Let’s talk Shadow and Bone

Let’s discuss Shadow and Bone

It always creates nervousness within any reader when their favored book becomes a movie or TV show. Will the producers respect the characters and world we love so much?

I’m not one to care about how the character looks unless it is integral to the plot. If the heroine has blonde hair or brown, light skin or dark . . . whatever. It’s more important that they portray the character honorably to the way it is in the book.

I’m a huge fan of Leigh Bardugo as a writer and a person. I had the privilege of meeting her personally at a small conference in 2018. She is a lovely human. She’s also a fantastic writer.

When I heard her books were coming to Netflix, I had all the swirling mix of emotions. Especially when they blended the Shadow and Bone trilogy with the Six of Crows duology. I’m bigger of a fan of the duology, but I love them all.

The series has not disappointed.

The casting is superb—if you can’t appreciate Ben Barnes in any role he plays; I don’t know if we can be friends (just kidding, but . . . maybe not, lol). And, even better, the writers wove the plot lines so well that everything makes sense. Yes, some elements had to shift a little to make the compression work, but that has only enhanced the story, in my opinion. Are there a few places I’ve had minor issues with, sure. But what show ever has everything 100% perfect? What book?

I recently did a breakdown of every episode in season one with my editor. Since my books are in a similar genre, she thought it would be a fun exercise. She gave me a list of questions to answer as I re-watched season one.

One thing that really has me thinking is how well the characters and the world are developed without info dumps or “down” episodes that are just to explain something in order to move on in later episodes. Most of the time, we learn important information through the dialogue, but they do even that during action. 

I’m especially thinking of how well they showed us the world of Ketterdam when the crows were looking for a way across the fold. Each group or person they spoke to offered another piece of information about how the fold works, how each country works. We learned political and emotional reasons that crossing the fold was a dangerous thing to do. 

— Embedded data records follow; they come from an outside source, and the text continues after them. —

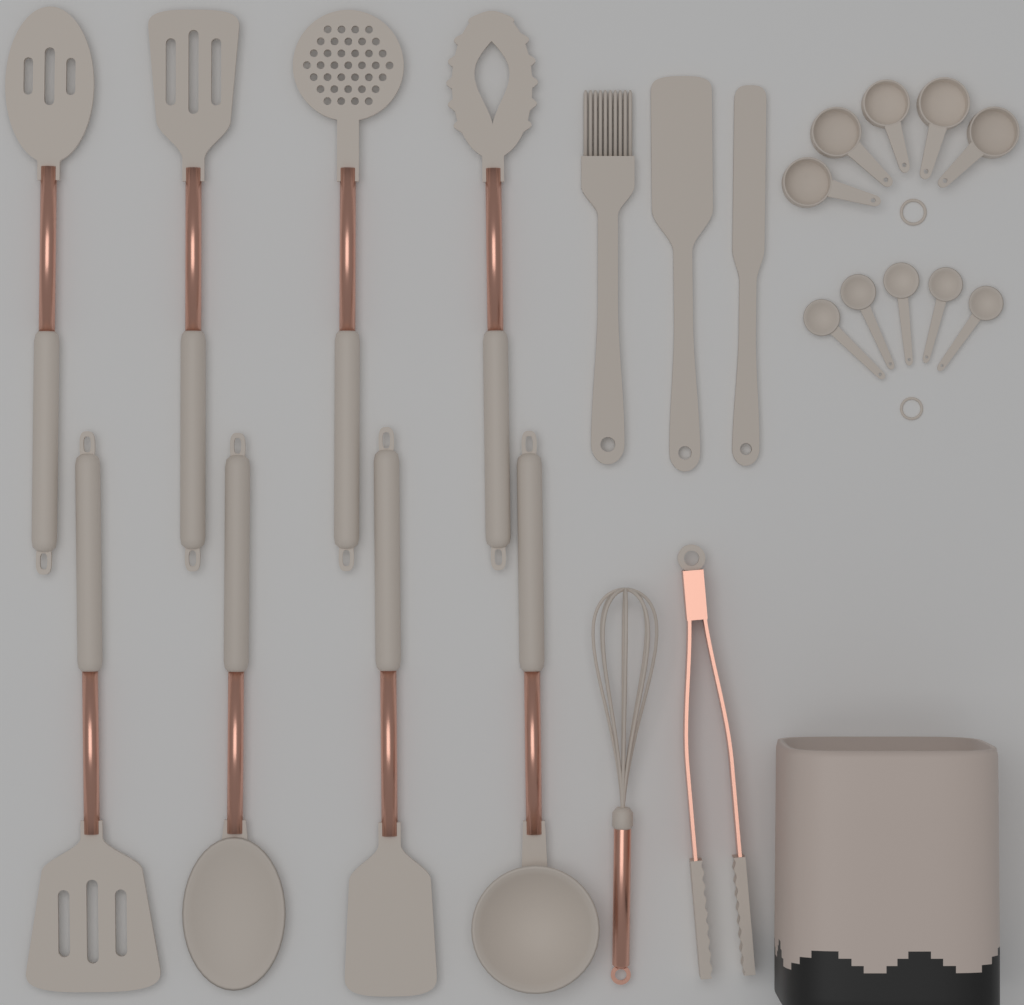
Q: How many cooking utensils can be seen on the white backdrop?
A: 13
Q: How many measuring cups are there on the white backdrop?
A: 5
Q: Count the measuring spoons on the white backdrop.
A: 5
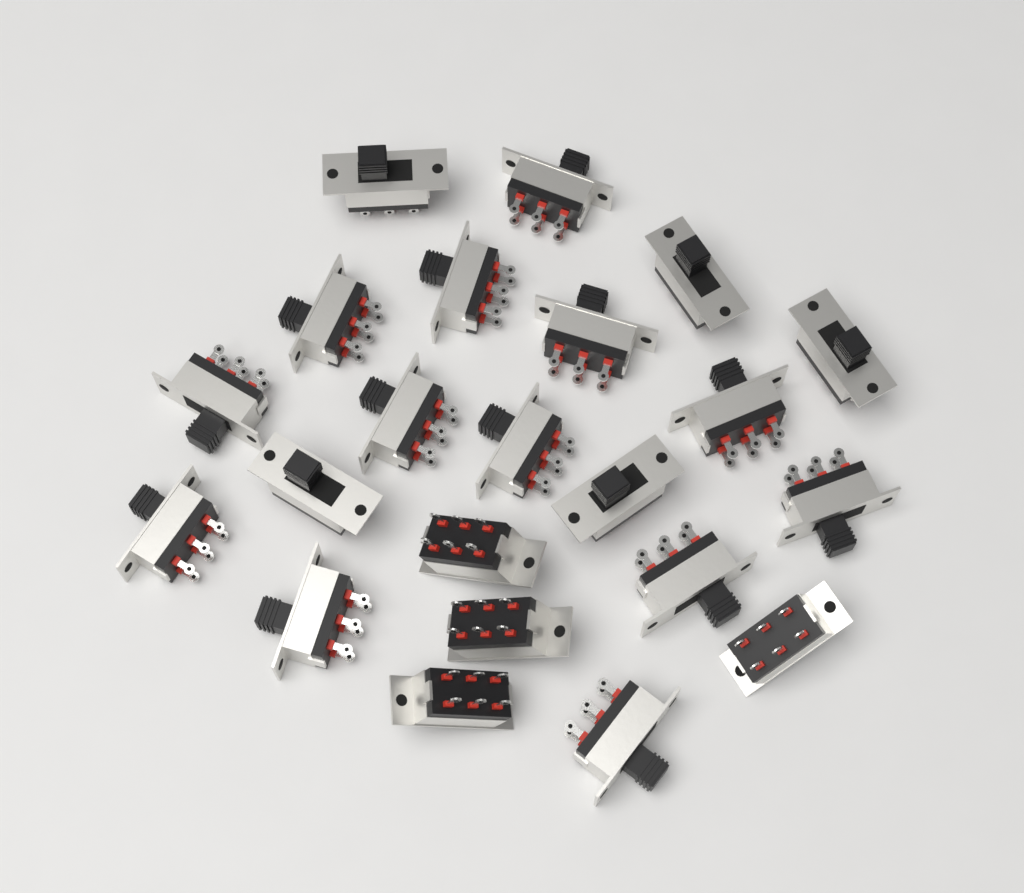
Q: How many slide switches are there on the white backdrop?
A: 22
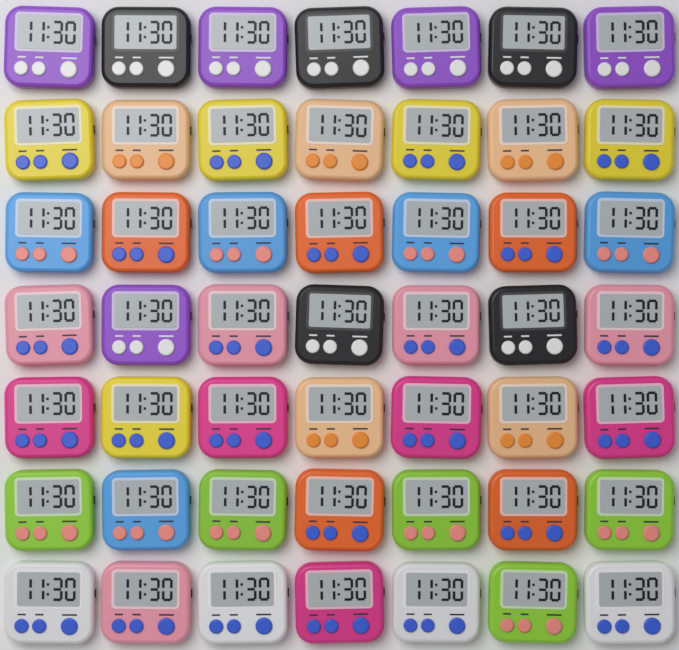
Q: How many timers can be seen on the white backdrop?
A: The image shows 49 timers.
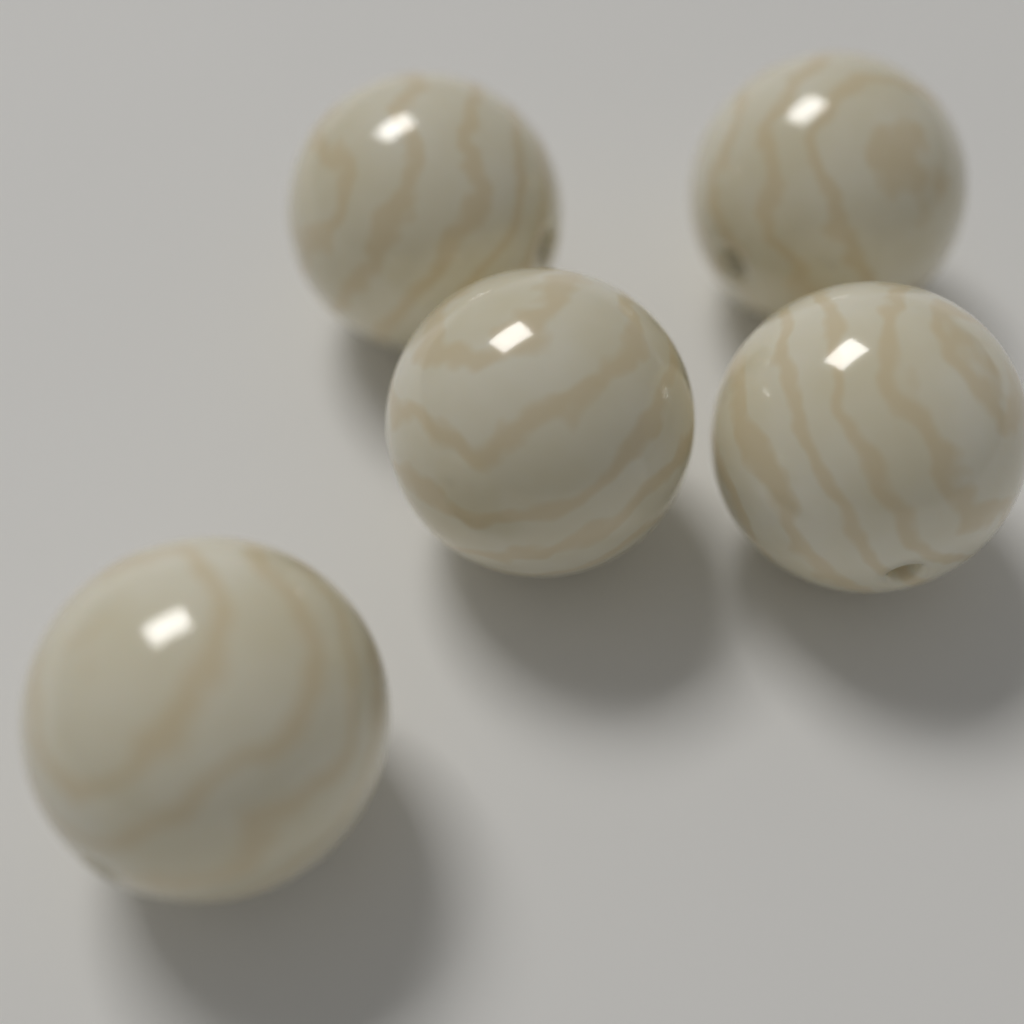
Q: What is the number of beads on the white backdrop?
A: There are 5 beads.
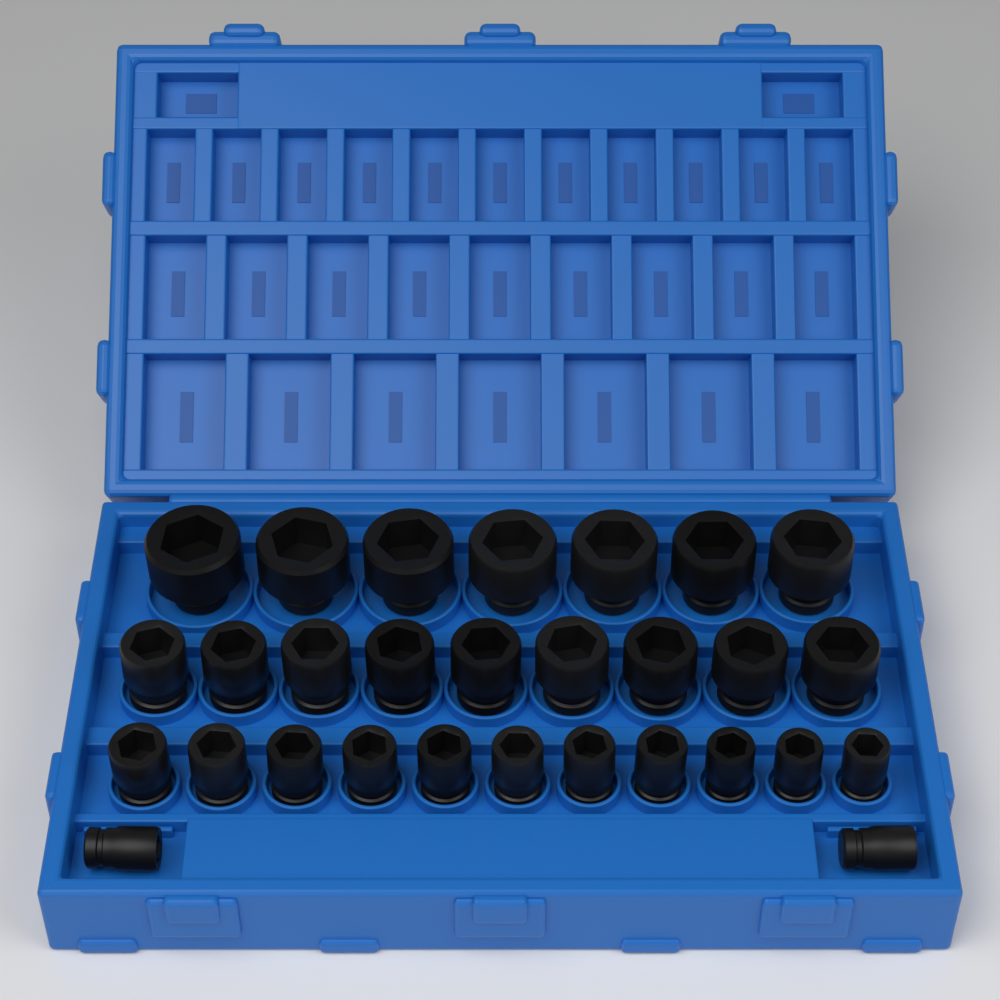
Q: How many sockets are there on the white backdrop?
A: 29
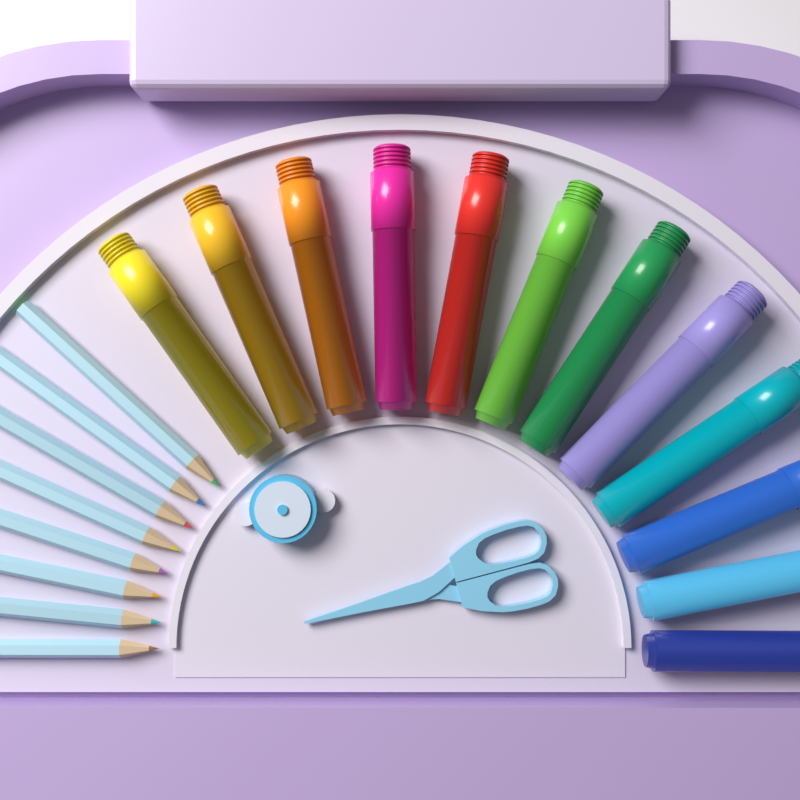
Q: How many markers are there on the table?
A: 12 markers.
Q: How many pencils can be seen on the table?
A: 8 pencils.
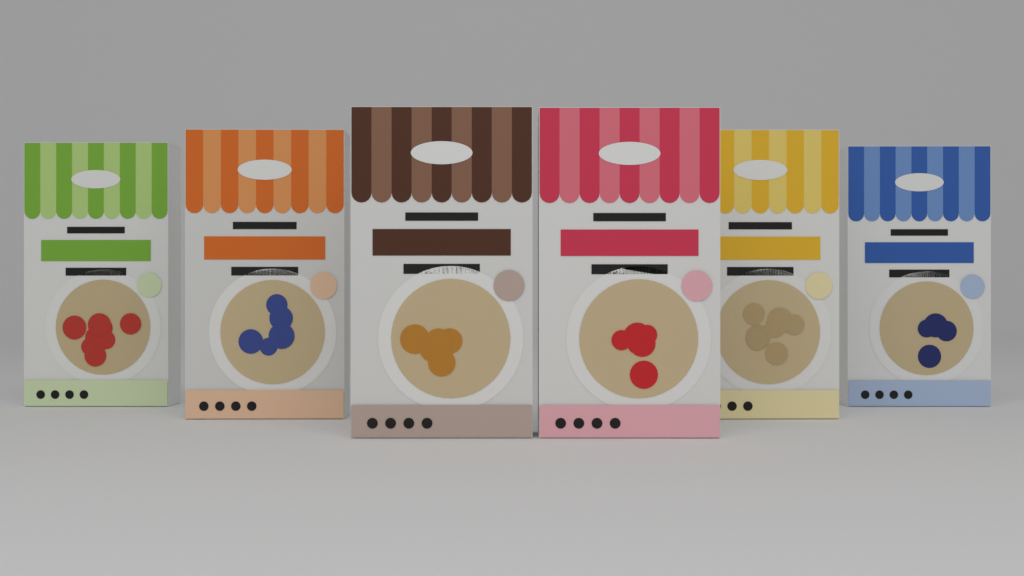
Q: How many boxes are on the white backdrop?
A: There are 6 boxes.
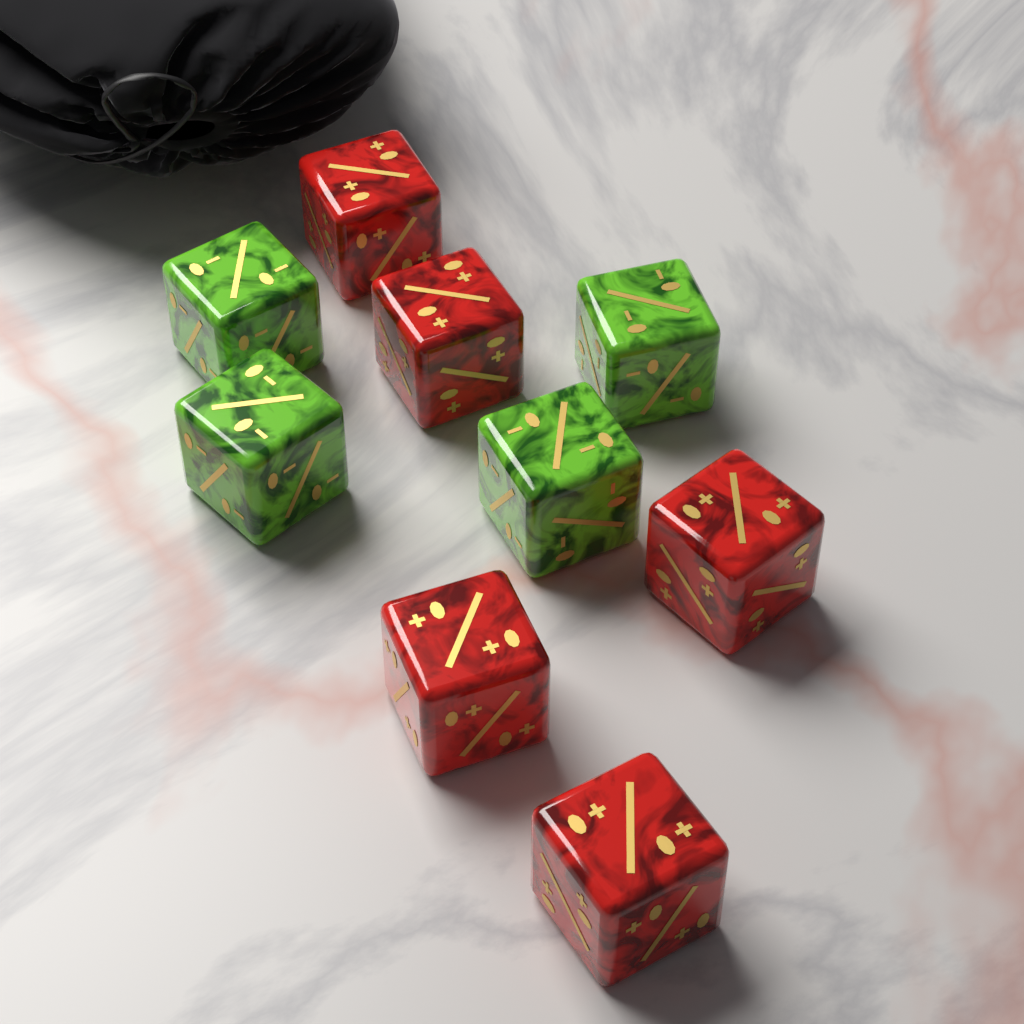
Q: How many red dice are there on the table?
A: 5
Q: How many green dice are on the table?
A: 4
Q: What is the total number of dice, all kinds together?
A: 9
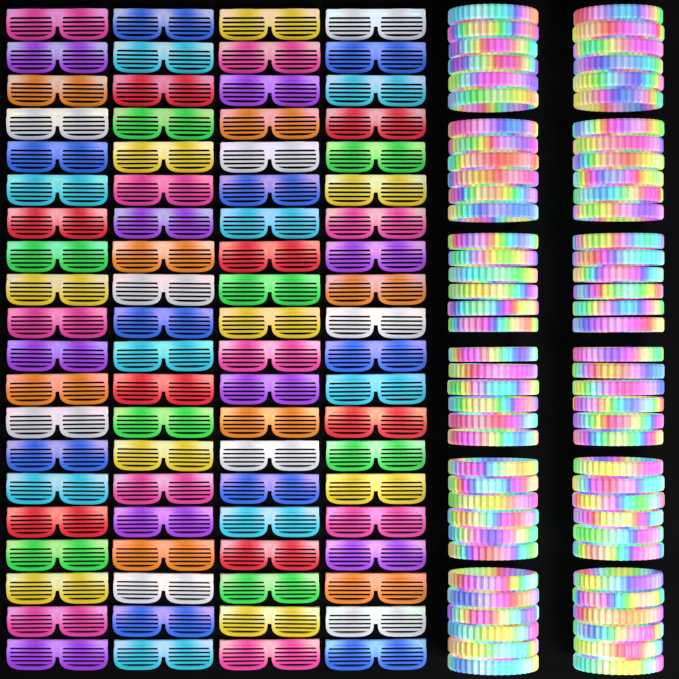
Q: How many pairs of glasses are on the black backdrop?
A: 80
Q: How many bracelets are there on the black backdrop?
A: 72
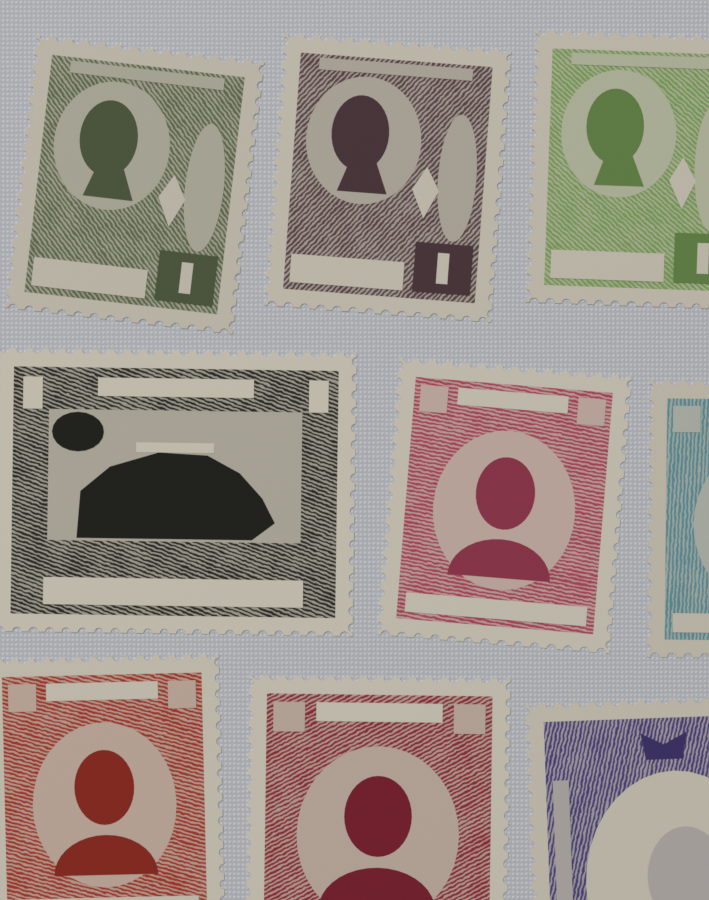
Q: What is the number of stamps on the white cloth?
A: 9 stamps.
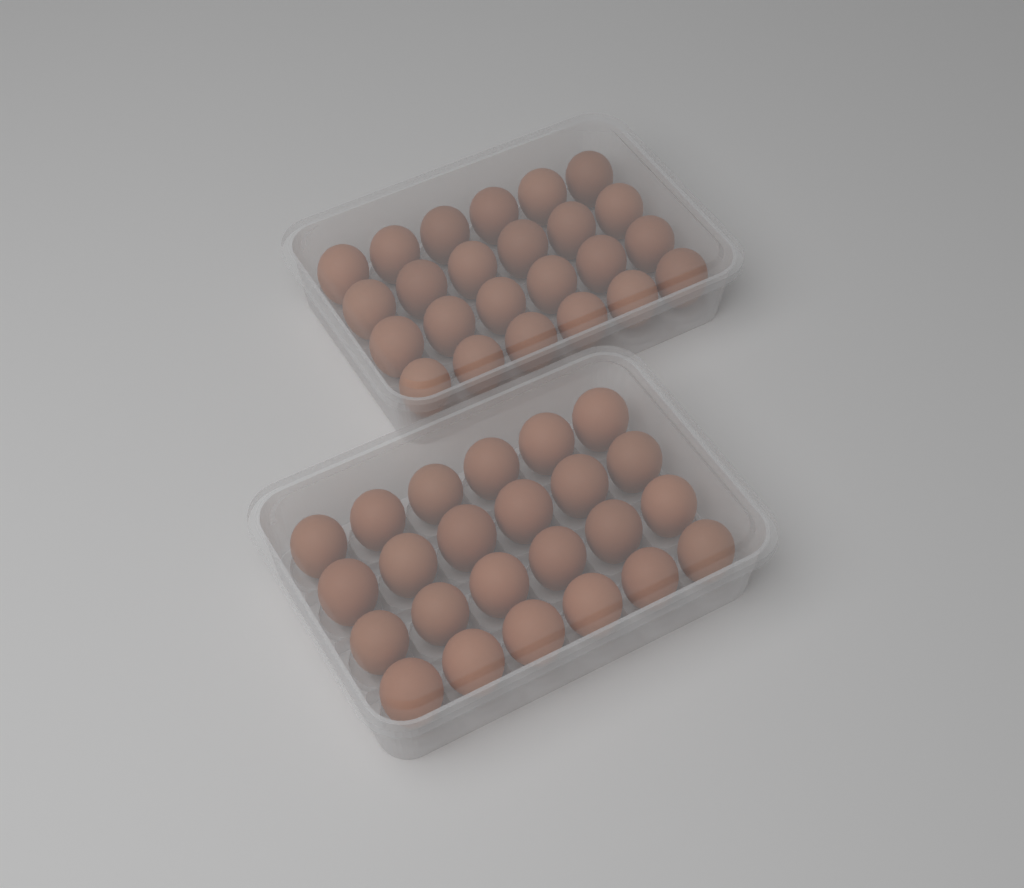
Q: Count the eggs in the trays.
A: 48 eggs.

Each episode had emotional impact moments with a variety of characters. Some of my favorites are in episode one where we see Mal as a soft-hearted child saving a rabbit that then crosscuts to grown-up Mal in a fistfight. Which tells us he’s learned to take care of himself, but probably still has that softness inside. Inej has so many moments—looking for her parents’ names on the wall, her struggle to maintain her faith, her relationship with Kaz.

Every hero needs a good villain. The best opponents are the ones who truly believe they are doing the right thing. They are, or can be, terrible individuals, but when their actions are understandable, that’s the best. The Darkling is so well portrayed. He is so invested in protecting the Grisha, there is no boundary he won’t cross. When he determines Alina has betrayed him, and Mal becomes his number one enemy, vengeance consumes him—but it is believable. I love it.

As I went through the exercise of breaking down the show, I realized I have a soft spot for vulnerable characters. Especially so if they are a little gruff and prickly on the outside because of their internal insecurities. They are the people that are harder to like—in books and real life—but the ones I connect to the most. They are fighting for control of their world, their emotions, their lives, so hard, they don’t understand that their actions are causing some of their pain. But when they finally break down and change . . . “chef’s kiss.” That’s a character I never forget.

I know that is why I enjoy the Crows more than Mal & Alina. But, I’ll admit, the show did a fantastic job of showing how and why those two belong together. I like TV Alina better than book Alina. Thank you, Jessie Mei Li!

That line of prickly with likability can be a hard one to walk as an author. Leigh Bardugo does it wonderfully. 

In Rune of Secrets, Rowena is a character who is afraid to show her vulnerable side. She’s lost all she loves, made the wrong choice in who she trusted, and her actions have hurt others. And it’s all because of something she has no control over. To say that she has a lot of growing to do, would be an understatement.

But that’s why I love her.

She will not have a five-minute lesson and then perform perfectly. She was a teenager who didn’t expect to become queen until long into her future, when her life turned upside down in a single moment. Now she’s learned that she might have even bigger responsibilities. It’s going to take her some time to learn how to deal with all that.

In book 2, Rune of Thorns, she makes some big leaps forward. She has dealt with the shock of her world imploding, so now she’s more aware of trouble, learning, growing. Her environment is new, a place where nothing is familiar. She can’t pretend, not even to herself, that she’s able to traverse through it alone. Thankfully, she has Bram, Safi, and others to come alongside.

The Enchanted Shadows series is ongoing and scheduled to be completed with five books.

I’d love to hear your thoughts on Shadow and Bone—books and/or show. Who are your favorite characters and moments?

Have you read Rune of Secrets? Does anyone from Shadow and Bone remind you of Rowena?